How much pressure is needed? Depends on the gun. A Beretta 92FS, the commercial version of the military pistol, has a slide that moves easily. In fact, there have been occasions where the person on the wrong end of a Beretta muzzle has pushed back on the pistol's slide and pushed the slide off the pistol. Sig Sauers and Glocks and 1911s, however, have more resistant slides and require more pressure. Depends on the gun and how well it's been maintained. Slides tend to loosen over time, so a new gun's slide will usually require more pressure than a well-used pistol.

Obviously, if your protagonist is a bit on the heavy side, muzzle-sink is easier to accomplish. Hard bodies may have to push harder. But even Skinny Minny can do this, just requires more pressure. Lean into it, stringbean.
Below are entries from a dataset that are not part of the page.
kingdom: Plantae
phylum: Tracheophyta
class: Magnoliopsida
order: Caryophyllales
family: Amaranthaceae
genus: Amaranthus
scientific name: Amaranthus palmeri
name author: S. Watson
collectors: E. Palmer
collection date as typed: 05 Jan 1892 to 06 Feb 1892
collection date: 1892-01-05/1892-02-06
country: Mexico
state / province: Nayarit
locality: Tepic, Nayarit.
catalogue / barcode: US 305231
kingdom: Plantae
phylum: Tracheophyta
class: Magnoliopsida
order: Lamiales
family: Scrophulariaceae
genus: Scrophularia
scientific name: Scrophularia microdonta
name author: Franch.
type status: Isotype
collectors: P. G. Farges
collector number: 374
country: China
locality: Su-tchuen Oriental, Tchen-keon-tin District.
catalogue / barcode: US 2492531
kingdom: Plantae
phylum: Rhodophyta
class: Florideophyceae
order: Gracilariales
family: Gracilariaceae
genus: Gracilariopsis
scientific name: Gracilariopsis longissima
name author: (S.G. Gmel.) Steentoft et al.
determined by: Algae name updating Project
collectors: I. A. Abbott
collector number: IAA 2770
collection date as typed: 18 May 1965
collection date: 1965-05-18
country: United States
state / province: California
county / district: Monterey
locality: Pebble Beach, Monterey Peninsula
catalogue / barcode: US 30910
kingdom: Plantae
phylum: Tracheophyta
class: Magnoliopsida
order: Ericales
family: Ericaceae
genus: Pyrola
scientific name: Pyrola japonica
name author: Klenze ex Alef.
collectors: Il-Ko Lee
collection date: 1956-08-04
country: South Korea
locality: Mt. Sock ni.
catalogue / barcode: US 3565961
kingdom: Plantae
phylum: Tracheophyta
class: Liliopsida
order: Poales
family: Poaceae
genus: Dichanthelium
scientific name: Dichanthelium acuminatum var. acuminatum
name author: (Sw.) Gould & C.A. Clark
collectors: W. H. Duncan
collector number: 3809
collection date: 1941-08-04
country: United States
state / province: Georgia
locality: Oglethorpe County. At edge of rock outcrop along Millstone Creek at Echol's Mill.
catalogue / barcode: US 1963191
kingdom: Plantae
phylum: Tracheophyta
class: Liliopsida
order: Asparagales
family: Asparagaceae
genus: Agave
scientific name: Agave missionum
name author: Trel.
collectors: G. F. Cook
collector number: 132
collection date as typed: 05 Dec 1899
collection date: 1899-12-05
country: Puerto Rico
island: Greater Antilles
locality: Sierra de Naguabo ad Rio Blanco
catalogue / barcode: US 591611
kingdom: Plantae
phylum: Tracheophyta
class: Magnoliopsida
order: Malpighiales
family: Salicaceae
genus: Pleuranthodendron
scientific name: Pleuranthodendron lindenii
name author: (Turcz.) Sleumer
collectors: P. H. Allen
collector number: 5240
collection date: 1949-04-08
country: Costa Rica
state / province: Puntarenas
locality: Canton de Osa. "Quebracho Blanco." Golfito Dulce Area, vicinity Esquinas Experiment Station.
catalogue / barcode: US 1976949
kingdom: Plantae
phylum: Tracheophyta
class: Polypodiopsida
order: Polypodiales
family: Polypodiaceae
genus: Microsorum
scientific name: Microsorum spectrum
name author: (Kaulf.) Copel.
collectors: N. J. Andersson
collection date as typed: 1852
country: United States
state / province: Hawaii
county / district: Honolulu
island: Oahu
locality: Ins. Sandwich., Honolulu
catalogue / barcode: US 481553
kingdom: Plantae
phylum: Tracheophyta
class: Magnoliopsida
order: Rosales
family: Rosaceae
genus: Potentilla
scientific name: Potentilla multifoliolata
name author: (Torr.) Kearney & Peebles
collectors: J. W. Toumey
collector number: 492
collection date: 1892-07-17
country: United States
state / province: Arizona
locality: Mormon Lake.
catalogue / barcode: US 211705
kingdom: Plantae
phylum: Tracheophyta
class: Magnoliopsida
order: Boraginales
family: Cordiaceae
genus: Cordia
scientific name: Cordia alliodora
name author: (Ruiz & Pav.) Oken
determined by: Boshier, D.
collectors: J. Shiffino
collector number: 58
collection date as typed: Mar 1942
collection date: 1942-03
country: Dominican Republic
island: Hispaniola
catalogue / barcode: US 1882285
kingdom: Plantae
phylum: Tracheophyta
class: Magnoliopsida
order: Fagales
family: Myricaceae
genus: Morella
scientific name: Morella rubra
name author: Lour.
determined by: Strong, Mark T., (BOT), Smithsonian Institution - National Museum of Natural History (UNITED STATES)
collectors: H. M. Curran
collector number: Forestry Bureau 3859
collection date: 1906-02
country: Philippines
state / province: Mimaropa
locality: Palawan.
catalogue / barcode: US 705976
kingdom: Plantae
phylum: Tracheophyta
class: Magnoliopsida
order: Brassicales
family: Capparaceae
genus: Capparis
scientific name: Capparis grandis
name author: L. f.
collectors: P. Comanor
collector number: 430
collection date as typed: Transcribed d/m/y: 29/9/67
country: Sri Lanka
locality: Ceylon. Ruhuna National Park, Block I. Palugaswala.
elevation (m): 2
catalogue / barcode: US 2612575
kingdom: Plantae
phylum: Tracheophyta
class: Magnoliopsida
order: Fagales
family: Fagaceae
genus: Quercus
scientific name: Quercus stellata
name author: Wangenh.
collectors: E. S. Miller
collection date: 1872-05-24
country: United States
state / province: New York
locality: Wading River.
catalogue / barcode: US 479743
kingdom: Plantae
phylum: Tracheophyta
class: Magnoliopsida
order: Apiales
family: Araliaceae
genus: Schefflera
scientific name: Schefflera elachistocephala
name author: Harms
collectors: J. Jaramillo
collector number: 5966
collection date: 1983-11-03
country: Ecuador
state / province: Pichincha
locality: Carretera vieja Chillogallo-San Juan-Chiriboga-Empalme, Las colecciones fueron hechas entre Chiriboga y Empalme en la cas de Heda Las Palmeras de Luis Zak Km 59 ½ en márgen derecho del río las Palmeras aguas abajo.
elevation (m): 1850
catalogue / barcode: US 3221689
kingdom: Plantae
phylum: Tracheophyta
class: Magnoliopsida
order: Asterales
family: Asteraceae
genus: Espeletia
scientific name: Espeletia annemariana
A smart perp, one who knows guns, may counteract this move, however, by grabbing the slide and holding it into place. But I wouldn't worry too much about this happening. Most perps -- indeed, nost people, cops included -- don't know much about guns.

I have to admit: I have not tried this, nor do I intend to. I relied on Massad Aboud, a cop and head of the Lethal Force Institute in Connecticut. for this information. Mas Aboud is regarded as a gun expert; he's frequently called as an expert witness in criminal and civil trials involving guns. He's also a regular contributor to several gun magazines. If Massad Aboud says something, I believe him.  His book IN THE GRAVEST EXTREME should be required reading for every gun owner and for mystery writers who include guns in their stories.

So maybe your protagonist should order some supersized McDonald's meals, huh?


The Daring Novelist said...

Oh, this is great, although you'd have to explain it to get away with it.

Mark Troy said...

Good tip, Ben. I've read quite a few of Aboud's articles and always found them useful.

Dana Fredsti said...

I love all the gun tips, Ben! Very useful!

Kevin R. Tipple said...

A former secuirty guard I used to work with was mugged about two years ago down in Deep Ellum. He tried this and it didn't work. Considering the belly he has on him, which would put mine to shame, I'm not sure it really works.

He survived the shooting, but just barely.

Morgan Mandel said...

I know the person to ask if I need any gun answers, that's for sure. I'm no expert by any means.

Morgan Mandel

Tony Burton said...

It's very possible that the security guard in question had/has such a soft belly that it didn't actually move the action back. It would be the difference between pushing the gun against a loaf of bread and pushing it against an unopened sack of flour. If the belly just sort of flowed around the barrel, you're absolutely right--bang.


Kevin R. Tipple said...

That very well might be the answer, Tony. It might have acted more like a big pillow/loaf of bread than anything else.